5-Cyclohexadecenone
| cis-5-cyclohexadecenone | trans-5-cyclohexadecenone |
- Names: Preferred IUPAC name Cyclohexadec-5-en-1-one

Identifiers
- CAS Number: 37609-25-9;
- 3D model (JSmol): Interactive image;
- ChEMBL: ChEMBL3188464;
- ChemSpider: 26547690;
- ECHA InfoCard: 100.048.681
- EC Number: 253-568-9;
- PubChem CID: 162268;
- UNII: 1DAH7E9E0D;
- CompTox Dashboard (EPA): DTXSID8047139 ;

Properties
- Chemical formula: C_{16}H_{28}O
- Molar mass: 236.399 g·mol^{−1}
- Appearance: Colorless clear liquid

= 5-Cyclohexadecenone =

5-Cyclohexadecenone is a macrocyclic synthetic musk with the chemical formula C_{16}H_{28}O. It is an unsaturated analog of cyclohexadecanone. It is also similar in chemical structure to the natural musk scents civetone and muscone.

5-Cyclohexadecenone has a strong musk scent with floral, amber, and civet tones.
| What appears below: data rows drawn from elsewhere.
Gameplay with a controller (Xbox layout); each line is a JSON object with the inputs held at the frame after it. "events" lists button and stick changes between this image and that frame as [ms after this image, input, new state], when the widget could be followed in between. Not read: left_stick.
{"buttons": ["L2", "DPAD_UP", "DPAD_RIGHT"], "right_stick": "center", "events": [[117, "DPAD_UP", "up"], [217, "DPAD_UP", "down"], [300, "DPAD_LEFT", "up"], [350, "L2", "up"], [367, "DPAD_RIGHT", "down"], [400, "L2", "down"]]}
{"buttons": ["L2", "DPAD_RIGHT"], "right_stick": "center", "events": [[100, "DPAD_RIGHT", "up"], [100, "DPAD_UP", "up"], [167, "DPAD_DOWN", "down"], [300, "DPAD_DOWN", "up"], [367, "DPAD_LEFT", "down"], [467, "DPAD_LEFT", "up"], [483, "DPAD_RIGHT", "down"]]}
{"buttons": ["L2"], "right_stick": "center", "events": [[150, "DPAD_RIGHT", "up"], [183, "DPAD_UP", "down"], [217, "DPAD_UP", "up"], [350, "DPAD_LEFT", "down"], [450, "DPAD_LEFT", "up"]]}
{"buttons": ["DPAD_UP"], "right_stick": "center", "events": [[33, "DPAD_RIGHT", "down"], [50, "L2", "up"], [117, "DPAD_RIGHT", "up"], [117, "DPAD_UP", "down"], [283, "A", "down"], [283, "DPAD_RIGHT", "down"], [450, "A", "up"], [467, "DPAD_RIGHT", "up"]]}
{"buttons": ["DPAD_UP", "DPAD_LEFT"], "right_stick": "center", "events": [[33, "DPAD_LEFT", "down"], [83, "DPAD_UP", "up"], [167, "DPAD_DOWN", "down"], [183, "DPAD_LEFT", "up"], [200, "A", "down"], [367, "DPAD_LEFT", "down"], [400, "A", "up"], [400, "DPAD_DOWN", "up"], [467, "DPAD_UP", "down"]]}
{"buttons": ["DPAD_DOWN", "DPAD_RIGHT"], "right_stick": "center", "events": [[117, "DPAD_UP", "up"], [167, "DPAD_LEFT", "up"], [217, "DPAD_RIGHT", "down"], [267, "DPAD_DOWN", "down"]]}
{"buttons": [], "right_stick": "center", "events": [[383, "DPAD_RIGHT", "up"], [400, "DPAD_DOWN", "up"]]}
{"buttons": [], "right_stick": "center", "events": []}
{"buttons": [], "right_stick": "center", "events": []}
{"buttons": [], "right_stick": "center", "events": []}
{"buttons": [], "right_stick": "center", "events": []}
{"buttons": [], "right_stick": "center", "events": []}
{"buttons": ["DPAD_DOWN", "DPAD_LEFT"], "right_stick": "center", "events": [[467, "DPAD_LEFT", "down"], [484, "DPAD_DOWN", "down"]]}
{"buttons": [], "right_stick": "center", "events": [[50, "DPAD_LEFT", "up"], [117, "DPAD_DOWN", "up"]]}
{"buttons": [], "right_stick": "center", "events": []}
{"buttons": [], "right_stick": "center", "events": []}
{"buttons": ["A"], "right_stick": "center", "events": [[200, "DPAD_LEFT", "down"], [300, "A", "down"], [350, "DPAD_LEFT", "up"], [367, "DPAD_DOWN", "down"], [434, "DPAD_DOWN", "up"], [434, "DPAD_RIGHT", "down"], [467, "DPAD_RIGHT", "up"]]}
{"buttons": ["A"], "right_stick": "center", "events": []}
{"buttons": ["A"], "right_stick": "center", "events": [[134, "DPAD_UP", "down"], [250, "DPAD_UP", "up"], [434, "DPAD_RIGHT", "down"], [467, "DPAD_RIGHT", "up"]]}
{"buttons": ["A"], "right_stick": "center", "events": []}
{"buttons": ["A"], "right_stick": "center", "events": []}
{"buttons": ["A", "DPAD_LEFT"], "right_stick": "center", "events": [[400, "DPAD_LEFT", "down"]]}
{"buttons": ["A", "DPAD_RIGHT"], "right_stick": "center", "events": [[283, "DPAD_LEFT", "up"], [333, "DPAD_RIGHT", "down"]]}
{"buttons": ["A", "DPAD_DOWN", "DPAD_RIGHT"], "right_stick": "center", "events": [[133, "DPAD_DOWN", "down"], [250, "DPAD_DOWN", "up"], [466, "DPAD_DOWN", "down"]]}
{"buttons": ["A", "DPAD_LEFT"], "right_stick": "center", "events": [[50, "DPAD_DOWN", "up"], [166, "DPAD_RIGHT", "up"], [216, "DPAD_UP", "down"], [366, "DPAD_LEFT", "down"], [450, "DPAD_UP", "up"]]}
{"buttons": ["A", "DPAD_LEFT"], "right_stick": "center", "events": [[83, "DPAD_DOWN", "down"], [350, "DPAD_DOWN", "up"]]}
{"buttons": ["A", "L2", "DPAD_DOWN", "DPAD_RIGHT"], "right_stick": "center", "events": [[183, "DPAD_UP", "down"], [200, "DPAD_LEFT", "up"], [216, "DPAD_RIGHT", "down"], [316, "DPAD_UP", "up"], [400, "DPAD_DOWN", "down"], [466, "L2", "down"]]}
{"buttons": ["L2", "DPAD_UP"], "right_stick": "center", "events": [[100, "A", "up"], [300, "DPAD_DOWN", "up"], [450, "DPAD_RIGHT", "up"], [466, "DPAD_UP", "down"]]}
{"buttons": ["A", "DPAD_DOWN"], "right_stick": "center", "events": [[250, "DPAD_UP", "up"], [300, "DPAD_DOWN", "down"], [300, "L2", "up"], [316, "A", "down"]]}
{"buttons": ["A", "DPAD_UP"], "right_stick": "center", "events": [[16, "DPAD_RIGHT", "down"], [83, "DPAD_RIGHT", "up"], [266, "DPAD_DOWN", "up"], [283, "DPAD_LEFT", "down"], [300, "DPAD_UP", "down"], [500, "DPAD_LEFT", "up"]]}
It is used as a substitute for natural musk in perfumes, cosmetics, and soaps. Trade names include Ambretone, Velvione, and TM-II.

5-Cyclohexadecenone can exist as either of two cis/trans isomers and the commercial product is typically a mixture of the two. It can be synthesized in a four-step sequence from cyclododecanone.